Challenge to 'connect the dots' in helping seniors

Challenge to 'connect the dots' in helping seniors

The Pioneer Generation Package is a good policy that will ease the burden of medical bills, but the challenge is how to "connect the dots" on the ground to ensure that seniors know they can get help and are able to access the benefits, said Speaker of Parliament Halimah Yacob.

This means finding the right language to relate to them, understanding their unique circumstances, and walking them through every step of the care system, from filling in forms to seeing the doctor, said Madam Halimah and other panellists at a forum on the package yesterday.

The best people to translate policy into reality are thus those who are active in the community, she added. These include voluntary welfare organisations, grassroots groups and even fellow residents.

"This is where on the ground you need a lot of people who are very passionate and very caring, who are prepared to surface these cases and seek help for them," said the MP for Jurong GRC.

She was speaking at an event organised by self-help group Mendaki, for representatives of Malay-Muslim organisations to understand the package better, as well as discuss its outreach and health-care issues.

Since the $8 billion package was announced in February, the Government has used several platforms, from getai to door-to-door household visits, to let older Singaporeans know of its benefits.

Spreading the word about the pioneer package, which subsidises medical care from the primary to acute stages, can also be done by tapping seniors' social networks, said Madam Halimah.

On its part, the Government can join the dots among the many players offering help.

"The question is how do we engage all these various groups so that we make sure at every contact point when seniors are there, they are able to receive this message," she said.

Another speaker, Ms Peh Kim Choo, director of the Hua Mei Centre for Successful Ageing, emphasised the importance of having a network of care managers - both volunteers and professionals - in the community.

This, along with a hearty dash of the kampung spirit, can help seniors to age in place within the community and an environment familiar to them, said Ms Peh.

Mr Gerard Ee, chairman of the Council for Third Age and the Eastern Health Alliance, said the old distinction between health care and social services no longer holds.

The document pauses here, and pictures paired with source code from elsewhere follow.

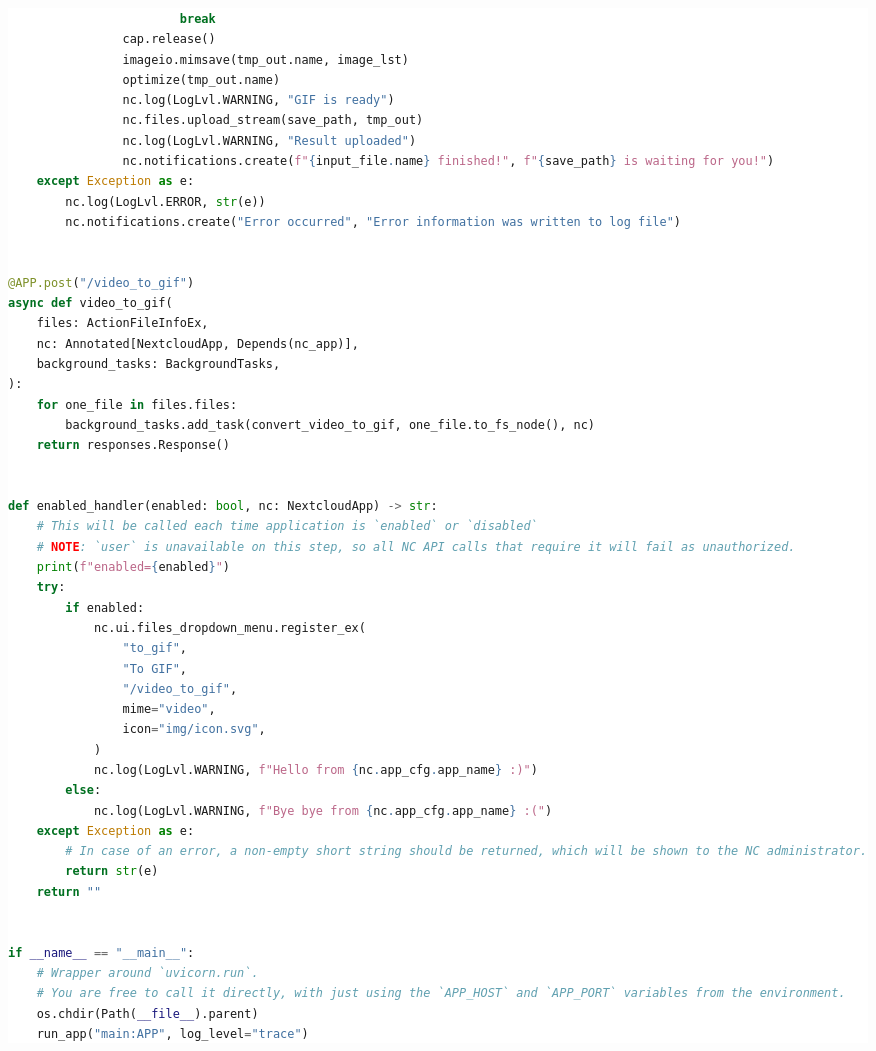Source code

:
 ```python
                        break
                cap.release()
                imageio.mimsave(tmp_out.name, image_lst)
                optimize(tmp_out.name)
                nc.log(LogLvl.WARNING, "GIF is ready")
                nc.files.upload_stream(save_path, tmp_out)
                nc.log(LogLvl.WARNING, "Result uploaded")
                nc.notifications.create(f"{input_file.name} finished!", f"{save_path} is waiting for you!")
    except Exception as e:
        nc.log(LogLvl.ERROR, str(e))
        nc.notifications.create("Error occurred", "Error information was written to log file")


@APP.post("/video_to_gif")
async def video_to_gif(
    files: ActionFileInfoEx,
    nc: Annotated[NextcloudApp, Depends(nc_app)],
    background_tasks: BackgroundTasks,
):
    for one_file in files.files:
        background_tasks.add_task(convert_video_to_gif, one_file.to_fs_node(), nc)
    return responses.Response()


def enabled_handler(enabled: bool, nc: NextcloudApp) -> str:
    # This will be called each time application is `enabled` or `disabled`
    # NOTE: `user` is unavailable on this step, so all NC API calls that require it will fail as unauthorized.
    print(f"enabled={enabled}")
    try:
        if enabled:
            nc.ui.files_dropdown_menu.register_ex(
                "to_gif",
                "To GIF",
                "/video_to_gif",
                mime="video",
                icon="img/icon.svg",
            )
            nc.log(LogLvl.WARNING, f"Hello from {nc.app_cfg.app_name} :)")
        else:
            nc.log(LogLvl.WARNING, f"Bye bye from {nc.app_cfg.app_name} :(")
    except Exception as e:
        # In case of an error, a non-empty short string should be returned, which will be shown to the NC administrator.
        return str(e)
    return ""


if __name__ == "__main__":
    # Wrapper around `uvicorn.run`.
    # You are free to call it directly, with just using the `APP_HOST` and `APP_PORT` variables from the environment.
    os.chdir(Path(__file__).parent)
    run_app("main:APP", log_level="trace")
```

There is a growing realisation that agencies need to work together closely to plug gaps in the system, he said.

For instance, pharmacists at Changi General Hospital have been told to keep an eye out for patients who ask for medicine dosages less than what they were prescribed. They will refer these patients to medical social workers, who will ensure those facing financial difficulties do not fall through the cracks.

On the divide between perception and reality, cardiologist Abdul Razakjr Omar called for more effective communication to let people know there is always help on hand - such as through Medifund - to meet medical bills.

All four speakers agreed that health care must go beyond institutions like clinics and hospitals. Madam Halimah and Ms Peh called for more to be done in long-term and home care.

Mr Ee noted that charitable groups can also be guilty of adding to unhealthy diets when they fill food packages for the low-income with items like instant noodles.

"All these bits and pieces are even more important than just subsidies, subsidies and subsidies. We don't want people to fall sick in the first place," he said.

This article was published on May 18 in The Straits Times.